### Goals
a) Reproduce the passage of the account of immersive experiences starting at "Let me read" and ending at "a Christmas present.".
b) Extend the account of immersive experiences, picking up right after its last sentence.

----- Excerpted text

Let me read for you! Skip introduction 2:57
My first taster of an immersive experience was the ‘Gunpowder Plot’. I had bought it for my brother Jack as a Christmas present.
‘I hope there aren’t actors,’ Jack said. I kept my mouth shut because there were definitely going to be actors.
We went through a door and found ourselves in a cell in the Tower of London with a very depressed man in rags.
‘Oh no, they caught you too!’ the man said. ‘There’s not a catholic who can hide.’ (I didn’t dare look at Jack at this point). ‘I’ve been locked in this cell for 54 days, nothing to eat, rats running around my feet…’ he whined. Suddenly, another man came running in with a burst of energy.
‘I have a plan to escape! Come with me!’
We were taken through tunnels and into strange rooms. Using our VR glasses we escaped The Tower, and rowed away on The Thames with a view of London in the 17th century…when housing was affordable.
The final scene we were with Guy Fawkes himself. We had to decide if we wanted to help him blow up the House of Parliment …Probably shouldn’t, was my take. We watched a fist fight, and then something else happened which meant that nothing exploded. Spoiler alert.
Well, I thought the experience was thrilling. Even Jack, who hates actors, enjoyed himself. I told everyone, ‘You must go to the Gunpowder Plot!!!’…But then it closed down.

A few years later, I was on the tube when I spotted an advert for the Vikings’ immersive experience. I imagined myself crossing the sea in a Viking boat, and running around battlefields with actors resembling Thor. I begged Roman to come with me.
‘It will be riverting,’ I said.
So, on Sunday, in the heat wave, we made our way across the city to Canada Water. I couldn’t help to notice how many football shirts I saw on the way. I asked Roman if there was a big match on today.
‘It’s the final day of the league.’
‘Oh…. are Liverpool playing?’ (that’s his team).
‘Yes.’
‘Didn’t you want to watch it?’
‘We’ve got Vikings!’ he said, with all the fake enthusiasm he could muster.
Canada Water may sound like a place in London where moose roam, and maple syrup is sold in gimmicky ways…but it’s not. It just sort of appeared. It has flats, a pond with a goose in it, a coffee shop, and a warehouse with ‘The Vikings Experience’ plastered across the side. That’s about it.

----------
----- Dataset content

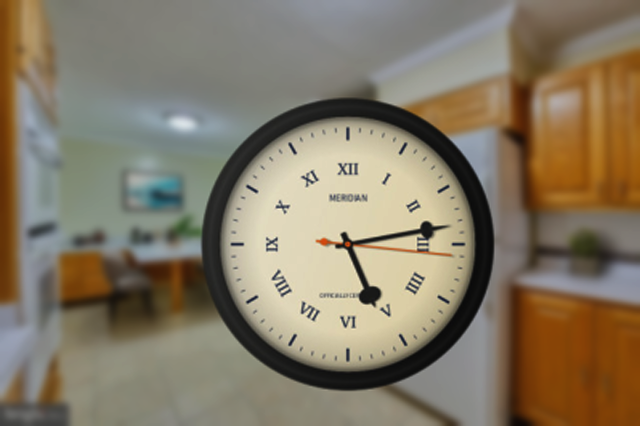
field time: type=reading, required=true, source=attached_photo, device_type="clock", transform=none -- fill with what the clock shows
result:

----------

### Per-task answers
a)
Let me read for you! Skip introduction 2:57
My first taster of an immersive experience was the ‘Gunpowder Plot’. I had bought it for my brother Jack as a Christmas present.

b)
We were greeted by a bouncer and three staff members. Two guys helped us put our headsets on. A minute later, a woman came over and corrected them.
‘I have told them that the band goes round the back,’ she muttered as she put mine in place.
We listened to the introduction as we waited to be let in. As I was listening, a staff member started talking to me.
‘Norway….’
I took my headset off. ‘S-Sorry?’
He started again. ‘Norway, Sweden and Denmark are running a race, first one to the finish wins…’
He laughed, so Roman and I laughed. We put our headsets back on. Everything was beginning to feel weird.

We entered the experience through a red velvet curtain. I expected to meet a Viking who would order us to a battle. Instead, it was an empty room with a few benches and plastic rocks.
One of the staff members stood before us and read from a script about Queen Kraka.
‘Her mum was a shieldmaiden, she was very beautiful,’ he said.
Okay.
He left us with a photo slideshow about Vikings. Roman was side-eyeing me. So far, it wasn’t the riveting experience I had promised.
The slideshow ended, and the door opened to ‘Viking land’. There was a glowing tree that, to be fair, looked quite exciting. We were instructed to sit under the tree and put on VR glasses. Finally, I thought, the immersive part could begin…

I was in the woods surrounded by pixilated men tied to trees. I watched a wolf kill them one by one. Next, I was in a cornfield with a blonde woman. It was our main woman, Kraka. A Viking ship appeared with a gorgeous cartoon man. The voice-over explained that the Viking warrior king, Ragnar Lothbrok, saw Kraka…and wanted a go. (Not in those words, but you get my point). But before he could seduce her, he needed to see if she was intelligent, so he set her a riddle.
“You must arrive neither dressed nor naked, neither hungry nor full, neither alone nor in company”.
And because he was over 6ft and rich, she made the effort to solve his riddle. She arrived in a fishing net, biting an onion, with her dog. I didn’t see what Kraka looked like in this state, because I was now her. All I could see was Ragnar Lothbrok smiling at me for an awkward amount of time.
And then the VR ended.

We had a 30-minute wait until we were allowed into the next room. In the meantime, we could walk among the plastic woodlands, learn about battles on an interactive map. We could also tie some knots…or ask digital AI Kraka a question…like Siri in a wig.

‘What do you eat, Kraka?’ I asked. She’d twitched and flickered as she scanned Google for her response,and replied in a wispy voice.
‘We Vikings eat hearty stews of meat and vegetables, fish, grains…’ After three minutes of question time, we left AI Kraka and found a plastic tree stump to sit on.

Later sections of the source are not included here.